Meer tijd dankzij HIPEC

Antoni van Leeuwenhoekziekenhuis

Eierstokkanker: betere overleving met HIPEC

De vooruitzichten bij eierstokkanker hangen sterk af van het stadium waarin de ziekte zich bevindt. Helaas is op het moment van diagnose bij 3 van de 4 vrouwen al sprake van uitzaaiingen in de buik. Wanneer dit het geval is, blijkt 5 jaar na de behandeling nog ongeveer een derde van de vrouwen in leven te zijn.

Uit recent onderzoek blijkt dat een HIPEC-behandeling bij een bepaalde groep patiënten dit percentage met 10% kan laten stijgen. HIPEC houdt in dat vrouwen tijdens de operatie een buikspoeling met verwarmde chemotherapie krijgen. Dit belangrijke onderzoek werd uitgevoerd in 6 academische centra en is mede mogelijk gemaakt door donateurs van KWF.

Grondig onderzoek

De studie ging in 2006 van start, onder leiding van dr. Willemien van Driel. Zij werkt als gynaecoloog-oncoloog in het Antoni van Leeuwenhoek, een ziekenhuis waar de HIPEC-behandeling al jaren wordt uitgevoerd. “Dat gebeurde met name bij darmkanker. Maar omdat eierstokkanker zich vaak beperkt tot de buik en eierstokkanker in het algemeen gevoelig is voor chemotherapie, was het een vrij logische gedachte om de behandeling ook bij deze tumorsoort in te zetten. In Nederland kun je behandelingen echter niet geven als er geen wetenschappelijk bewijs voor is. Daarom zijn we deze studie gestart.”

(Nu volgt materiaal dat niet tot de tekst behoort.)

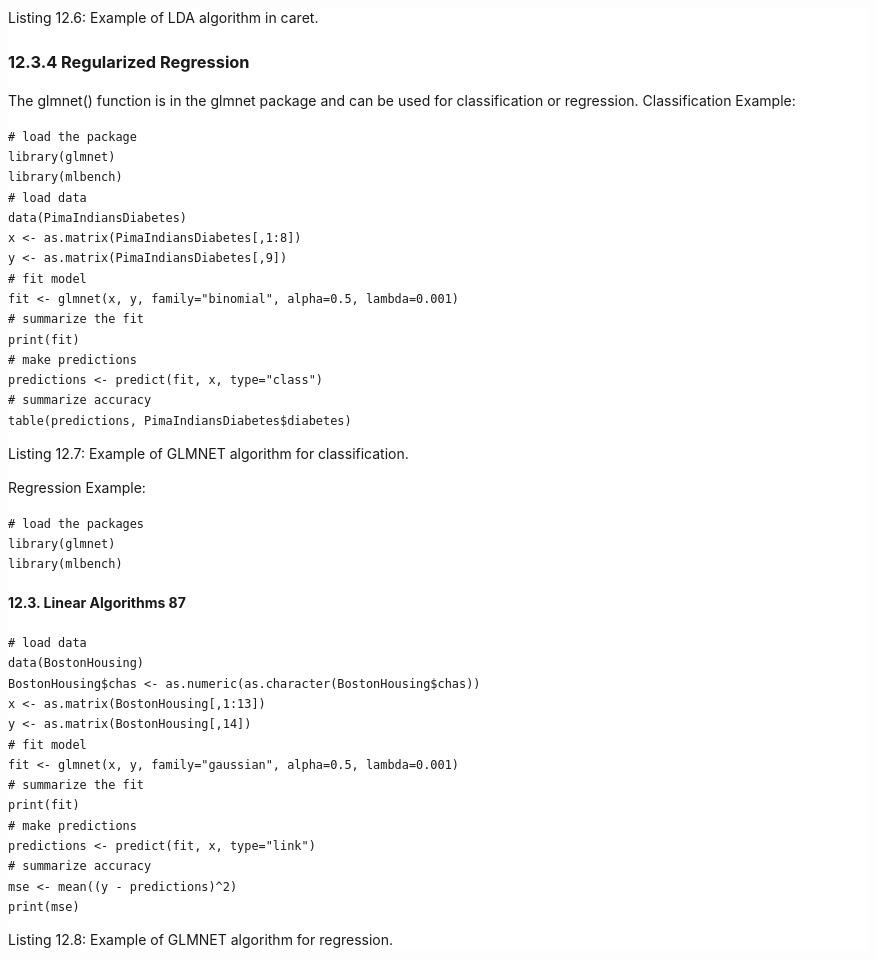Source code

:Listing 12.6: Example of LDA algorithm in caret.

### 12.3.4 Regularized Regression

The glmnet() function is in the glmnet package and can be used for classification or regression. Classification Example:

```
# load the package
library(glmnet)
library(mlbench)
# load data
data(PimaIndiansDiabetes)
x <- as.matrix(PimaIndiansDiabetes[,1:8])
y <- as.matrix(PimaIndiansDiabetes[,9])
# fit model
fit <- glmnet(x, y, family="binomial", alpha=0.5, lambda=0.001)
# summarize the fit
print(fit)
# make predictions
predictions <- predict(fit, x, type="class")
# summarize accuracy
table(predictions, PimaIndiansDiabetes$diabetes)
```

Listing 12.7: Example of GLMNET algorithm for classification.

Regression Example:

```
# load the packages
library(glmnet)
library(mlbench)
```

#### 12.3. Linear Algorithms 87

```
# load data
data(BostonHousing)
BostonHousing$chas <- as.numeric(as.character(BostonHousing$chas))
x <- as.matrix(BostonHousing[,1:13])
y <- as.matrix(BostonHousing[,14])
# fit model
fit <- glmnet(x, y, family="gaussian", alpha=0.5, lambda=0.001)
# summarize the fit
print(fit)
# make predictions
predictions <- predict(fit, x, type="link")
# summarize accuracy
mse <- mean((y - predictions)^2)
print(mse)
```

Listing 12.8: Example of GLMNET algorithm for regression.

De bijdrage van donateurs is ontzettend belangrijk: daardoor kunnen we dit soort onderzoek blijven doen.

In dit onderzoek werden 245 vrouwen met eierstokkanker stadium III, waarbij het niet mogelijk was om in eerste instantie een operatie te doen, verdeeld over 2 groepen. De ene groep kreeg de standaardbehandeling: chemotherapie, operatie en weer chemotherapie. Bij de tweede groep werd tijdens de operatie een buikspoeling met verwarmde chemotherapie toegevoegd. 

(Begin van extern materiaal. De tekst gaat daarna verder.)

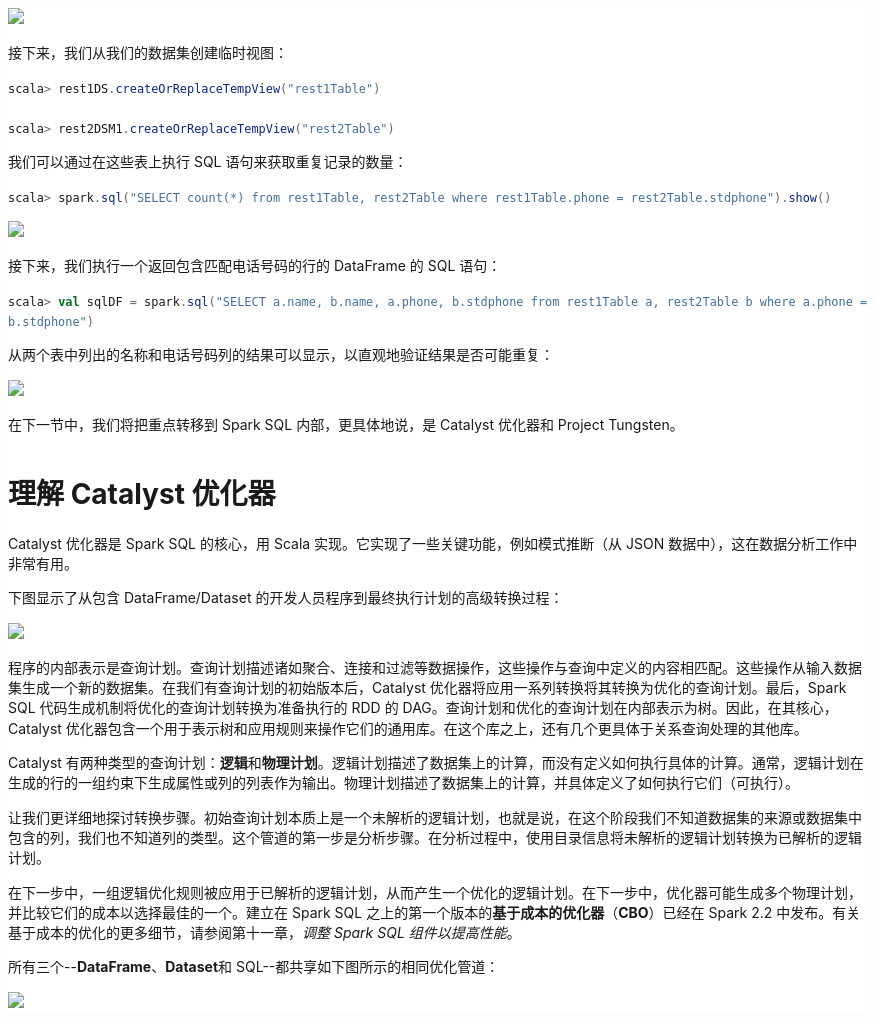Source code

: ![](https://github.com/OpenDocCN/freelearn-bigdata-zh/raw/master/docs/lrn-spark-sql/img/00013.jpeg)

接下来，我们从我们的数据集创建临时视图：

```scala
scala> rest1DS.createOrReplaceTempView("rest1Table") 

scala> rest2DSM1.createOrReplaceTempView("rest2Table")
```

我们可以通过在这些表上执行 SQL 语句来获取重复记录的数量：

```scala
scala> spark.sql("SELECT count(*) from rest1Table, rest2Table where rest1Table.phone = rest2Table.stdphone").show()
```

![](https://github.com/OpenDocCN/freelearn-bigdata-zh/raw/master/docs/lrn-spark-sql/img/00014.jpeg)

接下来，我们执行一个返回包含匹配电话号码的行的 DataFrame 的 SQL 语句：

```scala
scala> val sqlDF = spark.sql("SELECT a.name, b.name, a.phone, b.stdphone from rest1Table a, rest2Table b where a.phone = b.stdphone")
```

从两个表中列出的名称和电话号码列的结果可以显示，以直观地验证结果是否可能重复：

![](https://github.com/OpenDocCN/freelearn-bigdata-zh/raw/master/docs/lrn-spark-sql/img/00015.jpeg)

在下一节中，我们将把重点转移到 Spark SQL 内部，更具体地说，是 Catalyst 优化器和 Project Tungsten。

# 理解 Catalyst 优化器

Catalyst 优化器是 Spark SQL 的核心，用 Scala 实现。它实现了一些关键功能，例如模式推断（从 JSON 数据中），这在数据分析工作中非常有用。

下图显示了从包含 DataFrame/Dataset 的开发人员程序到最终执行计划的高级转换过程：

![](https://github.com/OpenDocCN/freelearn-bigdata-zh/raw/master/docs/lrn-spark-sql/img/00016.jpeg)

程序的内部表示是查询计划。查询计划描述诸如聚合、连接和过滤等数据操作，这些操作与查询中定义的内容相匹配。这些操作从输入数据集生成一个新的数据集。在我们有查询计划的初始版本后，Catalyst 优化器将应用一系列转换将其转换为优化的查询计划。最后，Spark SQL 代码生成机制将优化的查询计划转换为准备执行的 RDD 的 DAG。查询计划和优化的查询计划在内部表示为树。因此，在其核心，Catalyst 优化器包含一个用于表示树和应用规则来操作它们的通用库。在这个库之上，还有几个更具体于关系查询处理的其他库。

Catalyst 有两种类型的查询计划：**逻辑**和**物理计划**。逻辑计划描述了数据集上的计算，而没有定义如何执行具体的计算。通常，逻辑计划在生成的行的一组约束下生成属性或列的列表作为输出。物理计划描述了数据集上的计算，并具体定义了如何执行它们（可执行）。

让我们更详细地探讨转换步骤。初始查询计划本质上是一个未解析的逻辑计划，也就是说，在这个阶段我们不知道数据集的来源或数据集中包含的列，我们也不知道列的类型。这个管道的第一步是分析步骤。在分析过程中，使用目录信息将未解析的逻辑计划转换为已解析的逻辑计划。

在下一步中，一组逻辑优化规则被应用于已解析的逻辑计划，从而产生一个优化的逻辑计划。在下一步中，优化器可能生成多个物理计划，并比较它们的成本以选择最佳的一个。建立在 Spark SQL 之上的第一个版本的**基于成本的优化器**（**CBO**）已经在 Spark 2.2 中发布。有关基于成本的优化的更多细节，请参阅第十一章，*调整 Spark SQL 组件以提高性能*。

所有三个--**DataFrame**、**Dataset**和 SQL--都共享如下图所示的相同优化管道：

![](https://github.com/OpenDocCN/freelearn-bigdata-zh/raw/master/docs/lrn-spark-sql/img/00017.jpeg)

Het grondige onderzoek nam veel tijd in beslag, 10 jaar, maar het resultaat mag er wezen: “Als je van 30% overleving naar 40% gaat, dan is dat een toename van 10%. Als je kijkt naar alle onderzoeken die er de afgelopen jaren gedaan zijn, dan zijn er eigenlijk geen studies die zo’n verbetering laten zien. Toen we de resultaten presenteerden aan de deelnemende centra was iedereen dan ook heel blij!”

Als de HIPEC wordt opgenomen in de behandelrichtlijn en overeenstemming met zorgverzekeraars is bereikt over vergoeding, kunnen vrouwen naar verwachting vanaf 2018 worden behandeld in één van de HIPEC-centra.

Nieuwe ontwikkelingen

Van Driel verwacht ondertussen niet dat de ontwikkelingen voor deze patiëntengroep stil blijven staan: “Het is belangrijk om in beeld te brengen wat maakt dat een cel een tumorcel wordt. En om dan te bekijken wat de aangrijpingspunten zijn om dit mechanisme specifiek aan te pakken. Dan krijg je therapie op maat. Daarnaast verwacht ik ook dat immunotherapie zich in de toekomst verder zal ontwikkelen.”

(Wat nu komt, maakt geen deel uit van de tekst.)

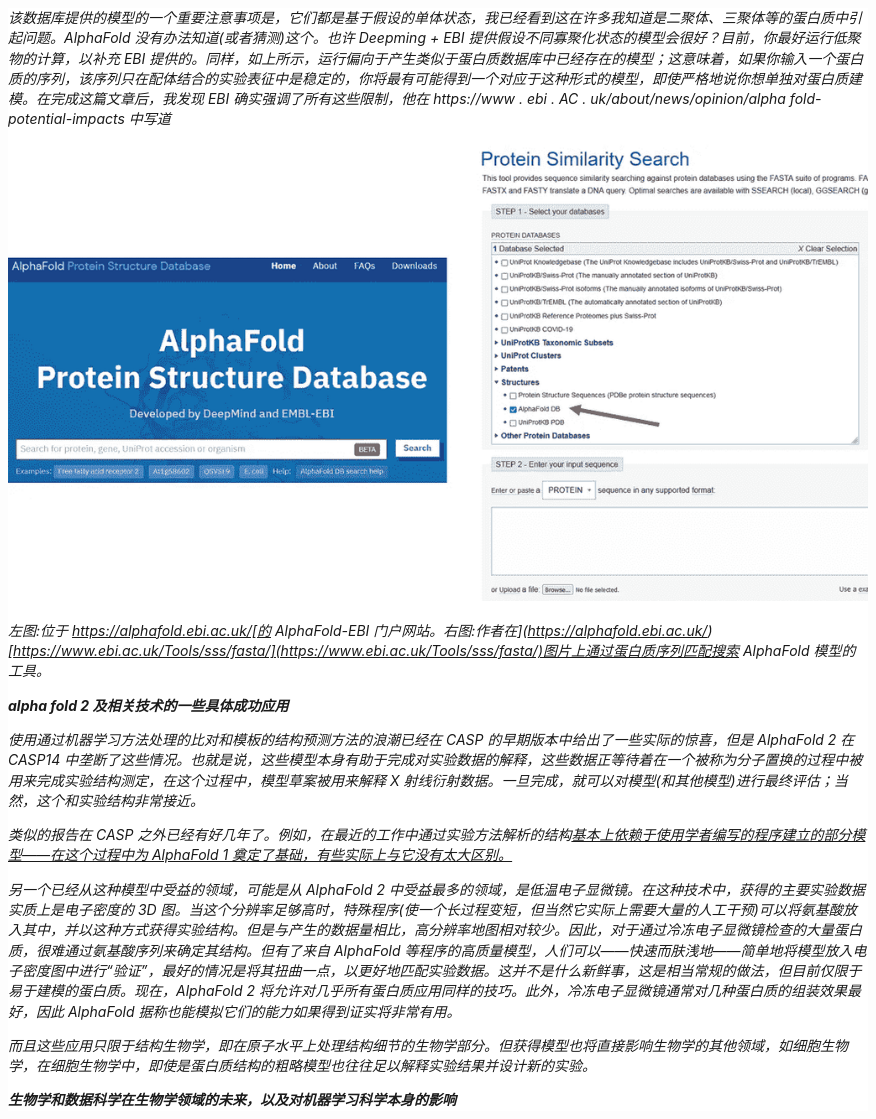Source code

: *该数据库提供的模型的一个重要注意事项是，它们都是基于假设的单体状态，我已经看到这在许多我知道是二聚体、三聚体等的蛋白质中引起问题。AlphaFold 没有办法知道(或者猜测)这个。也许 Deepming + EBI 提供假设不同寡聚化状态的模型会很好？目前，你最好运行低聚物的计算，以补充 EBI 提供的。同样，如上所示，运行偏向于产生类似于蛋白质数据库中已经存在的模型；这意味着，如果你输入一个蛋白质的序列，该序列只在配体结合的实验表征中是稳定的，你将最有可能得到一个对应于这种形式的模型，即使严格地说你想单独对蛋白质建模。在完成这篇文章后，我发现 EBI 确实强调了所有这些限制，他在 https://www . ebi . AC . uk/about/news/opinion/alpha fold-potential-impacts 中写道*

*![](img/5855e7f73041a93ff88910fcac5ab3c6.png)*

*左图:位于 https://alphafold.ebi.ac.uk/[的 AlphaFold-EBI 门户网站。右图:作者在](https://alphafold.ebi.ac.uk/)[https://www.ebi.ac.uk/Tools/sss/fasta/](https://www.ebi.ac.uk/Tools/sss/fasta/)图片上通过蛋白质序列匹配搜索 AlphaFold 模型的工具。*

***alpha fold 2 及相关技术的一些具体成功应用***

*使用通过机器学习方法处理的比对和模板的结构预测方法的浪潮已经在 CASP 的早期版本中给出了一些实际的惊喜，但是 AlphaFold 2 在 CASP14 中垄断了这些情况。也就是说，这些模型本身有助于完成对实验数据的解释，这些数据正等待着在一个被称为分子置换的过程中被用来完成实验结构测定，在这个过程中，模型草案被用来解释 X 射线衍射数据。一旦完成，就可以对模型(和其他模型)进行最终评估；当然，这个和实验结构非常接近。*

*类似的报告在 CASP 之外已经有好几年了。例如，在最近的工作中通过实验方法解析的结构[基本上依赖于使用学者编写的程序建立的部分模型——在这个过程中为 AlphaFold 1 奠定了基础，有些实际上与它没有太大区别。](https://lucianosphere.medium.com/our-work-on-a-novel-protein-structure-shows-how-machine-learning-can-also-help-experimental-science-ce69f842b397)*

*另一个已经从这种模型中受益的领域，可能是从 AlphaFold 2 中受益最多的领域，是低温电子显微镜。在这种技术中，获得的主要实验数据实质上是电子密度的 3D 图。当这个分辨率足够高时，特殊程序(使一个长过程变短，但当然它实际上需要大量的人工干预)可以将氨基酸放入其中，并以这种方式获得实验结构。但是与产生的数据量相比，高分辨率地图相对较少。因此，对于通过冷冻电子显微镜检查的大量蛋白质，很难通过氨基酸序列来确定其结构。但有了来自 AlphaFold 等程序的高质量模型，人们可以——快速而肤浅地——简单地将模型放入电子密度图中进行“验证”，最好的情况是将其扭曲一点，以更好地匹配实验数据。这并不是什么新鲜事，这是相当常规的做法，但目前仅限于易于建模的蛋白质。现在，AlphaFold 2 将允许对几乎所有蛋白质应用同样的技巧。此外，冷冻电子显微镜通常对几种蛋白质的组装效果最好，因此 AlphaFold 据称也能模拟它们的能力如果得到证实将非常有用。*

*而且这些应用只限于结构生物学，即在原子水平上处理结构细节的生物学部分。但获得模型也将直接影响生物学的其他领域，如细胞生物学，在细胞生物学中，即使是蛋白质结构的粗略模型也往往足以解释实验结果并设计新的实验。*

***生物学和数据科学在生物学领域的未来，以及对机器学习科学本身的影响***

Zelf blijft ze aan die ontwikkelingen bijdragen door zorg en onderzoek te combineren: “De combinatie is druk. Patiëntenzorg slurpt veel tijd op, en heeft altijd voorrang. Het doen van onderzoek geeft echter veel energie, zeker als het mooie uitkomsten oplevert waarmee je verder kan. Dat is de kers op de taart, omdat hiermee de vooruitzichten voor deze patiëntengroep aanzienlijk verbeterd wordt. De bijdrage van donateurs is ontzettend belangrijk: daardoor kunnen we dit soort onderzoek blijven doen. Dit brengt ons iedere keer weer een stapje dichter bij de ontrafeling van deze ziekte waarmee we uiteindelijk de behandeling voor deze ziekte kunnen verbeteren.”